Your instructions »
Count the lines below that contain the string "Core", and give only that number.

------------------------------------------------------------------------

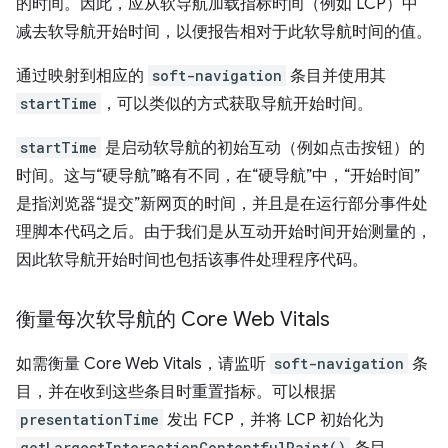
的时间。因此，应从软导航加载指标时间（例如 LCP）中
减去软导航开始时间，以便报告相对于此软导航时间的值。
通过映射到相应的
soft-navigation
条目并使用其
startTime
，可以类似的方式获取导航开始时间。
startTime
是启动软导航的初始互动（例如点击按钮）的
时间。这与“硬导航”略有不同，在“硬导航”中，“开始时间”
是指浏览器“提交”新网页的时间，并且是在运行部分事件处
理脚本代码之后。由于我们是从互动开始时间开始测量的，
因此软导航开始时间也包括该事件处理程序代码。
衡量每次软导航的 Core Web Vitals
如需衡量 Core Web Vitals，请监听
soft-navigation
条
目，并在收到这些条目时重置指标。可以根据
presentationTime
发出 FCP，并将 LCP 初始化为
getLargestInteractionContentfulPaint()
条目。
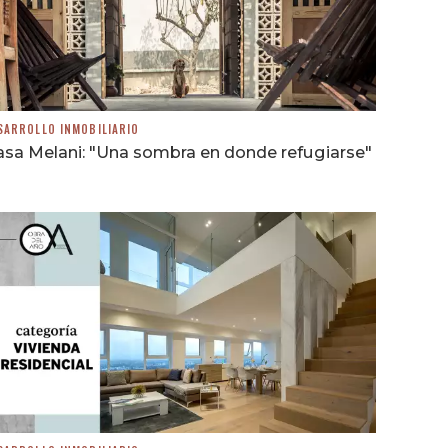
SARROLLO INMOBILIARIO
sa Melani: "Una sombra en donde refugiarse"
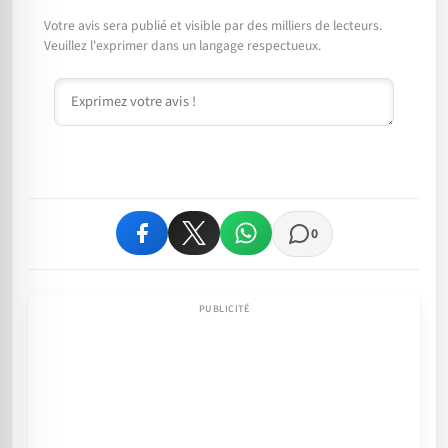
Votre avis sera publié et visible par des milliers de lecteurs.
Veuillez l'exprimer dans un langage respectueux.
Commentaire
0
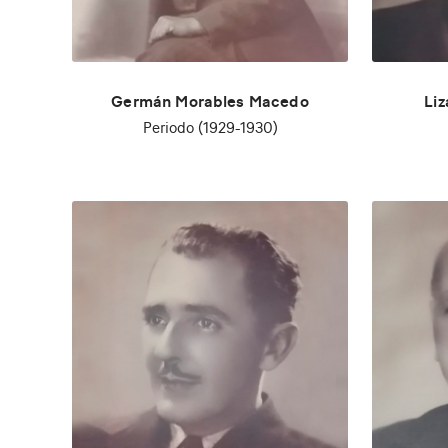
Germán Morables Macedo
Li
Periodo (1929-1930)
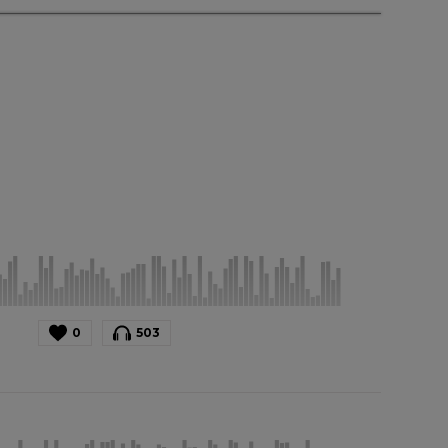
0
503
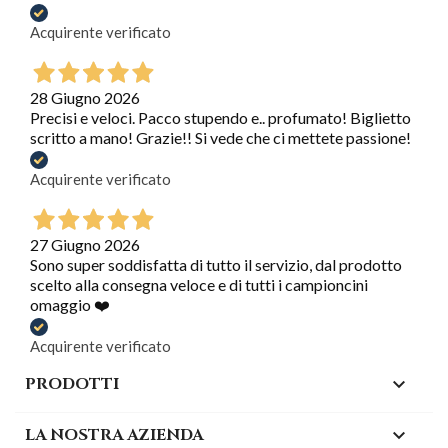
Acquirente verificato
28 Giugno 2026
Precisi e veloci. Pacco stupendo e.. profumato! Biglietto
scritto a mano! Grazie!! Si vede che ci mettete passione!
Acquirente verificato
27 Giugno 2026
Sono super soddisfatta di tutto il servizio, dal prodotto
scelto alla consegna veloce e di tutti i campioncini
omaggio ❤️
Acquirente verificato
PRODOTTI

LA NOSTRA AZIENDA

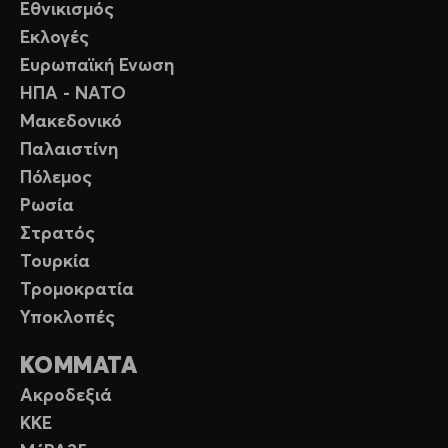
Εθνικισμός
Εκλογές
Ευρωπαϊκή Ενωση
ΗΠΑ - ΝΑΤΟ
Μακεδονικό
Παλαιστίνη
Πόλεμος
Ρωσία
Στρατός
Τουρκία
Τρομοκρατία
Υποκλοπές
ΚΟΜΜΑΤΑ
Ακροδεξιά
ΚΚΕ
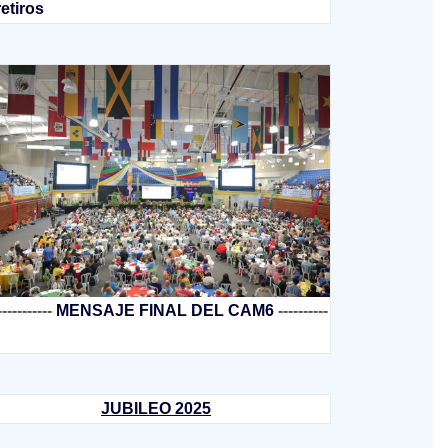
retiros
-----------
MENSAJE FINAL DEL CAM6
----------
JUBILEO 2025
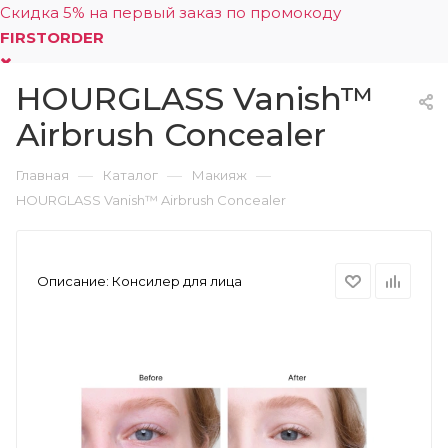
Скидка 5% на первый заказ по промокоду
FIRSTORDER
HOURGLASS Vanish™
0
Airbrush Concealer
—
—
—
Главная
Каталог
Макияж
HOURGLASS Vanish™ Airbrush Concealer
Описание:
Консилер для лица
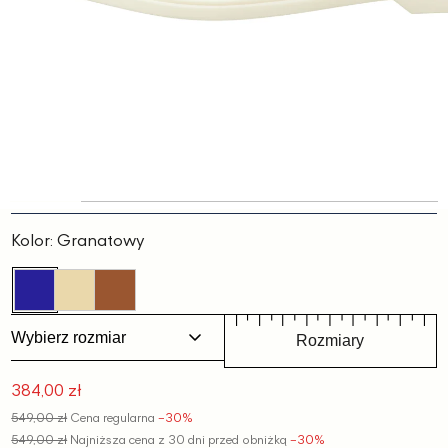
Slajd
Slajd
Slajd
Slajd
Slajd
Slajd
1
2
3
4
5
6
Kolor:
Granatowy
Wybierz rozmiar
Rozmiary
384,00 zł
Cena
549,00 zł
Cena regularna
−30%
promocyjna
549,00 zł
Najniższa cena z 30 dni przed obniżką
−30%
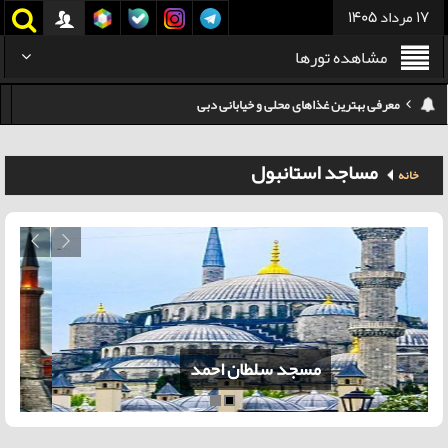
17 مرداد 1405
مشاهده تورها
معرفی بهترین غذاهای محلی و خیابانی دبی
هزینه سفر به گرجستان
مساجد استانبول
خانه
هزینه سفر به تایلند
کدام هواپیمایی کدام ترمینال مهرآباد؟
استرداد بلیط هواپیما در شرایط جنگی
هزینه تفریحات استانبول ۲۰۲۵
سفر به ارمنستان | دیدنی‌ها و تجربیات جذاب
مسجد سلطان احمد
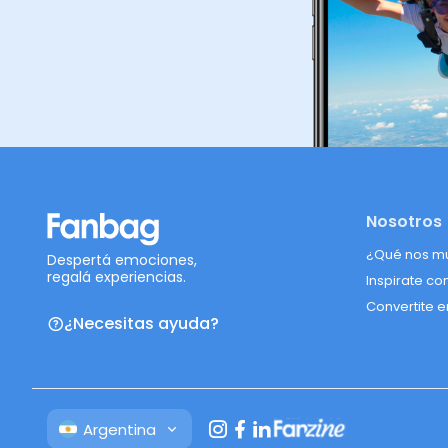
Nosotros
¿Qué nos m
Despertá emociones,
regalá experiencias.
Inspirate co
Convertite e
¿Necesitas ayuda?
Argentina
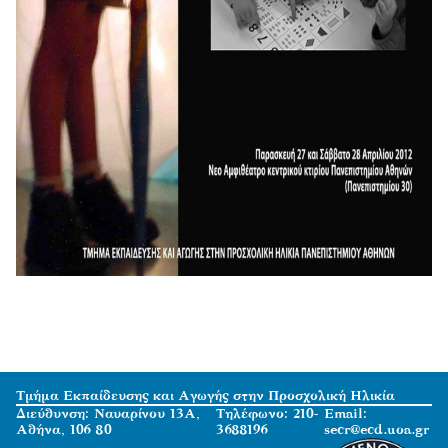
Τμήμα Εκπαίδευσης και Αγωγής στην Προσχολική Ηλικία
Διεύθυνση: Ναυαρίνου 13Α,
Τηλέφωνο: 210-
Email:
Αθήνα, 106 80
3688196
secr@ecd.uoa.gr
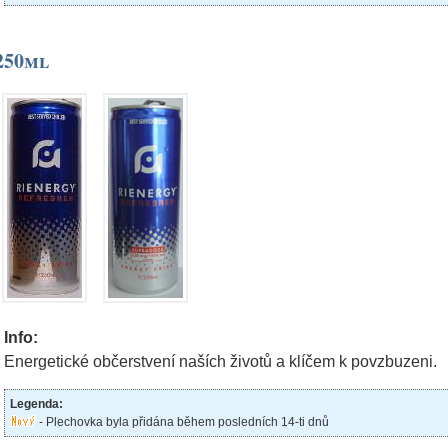
250ml
Info:
Energetické občerstvení naších životů a klíčem k povzbuzeni.
Legenda:
- Plechovka byla přidána během posledních 14-ti dnů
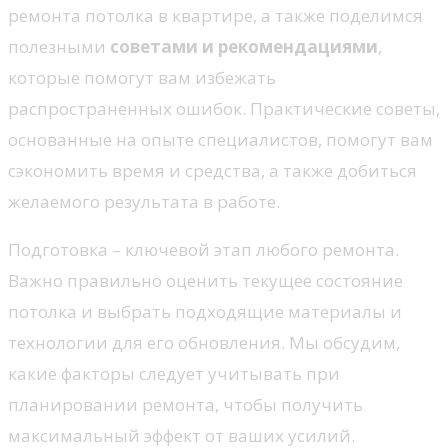
ремонта потолка в квартире, а также поделимся
полезными
советами и рекомендациями
,
которые помогут вам избежать
распространенных ошибок. Практические советы,
основанные на опыте специалистов, помогут вам
сэкономить время и средства, а также добиться
желаемого результата в работе.
Подготовка – ключевой этап любого ремонта.
Важно правильно оценить текущее состояние
потолка и выбрать подходящие материалы и
технологии для его обновления. Мы обсудим,
какие факторы следует учитывать при
планировании ремонта, чтобы получить
максимальный эффект от ваших усилий.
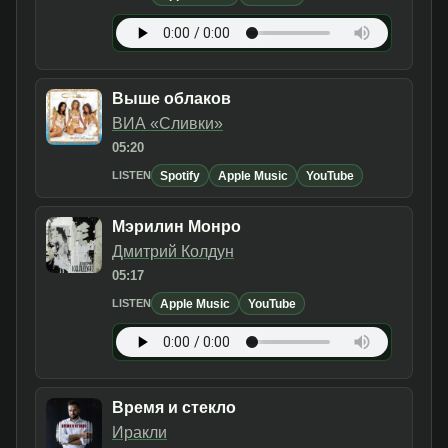
Выше облаков
ВИА «Сливки»
05:20
Spotify
Apple Music
YouTube
LISTEN
Мэрилин Монро
Дмитрий Колдун
05:17
Apple Music
YouTube
LISTEN
Время и стекло
Иракли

------------------------------------------------------------------------

Solution to the exercise »
2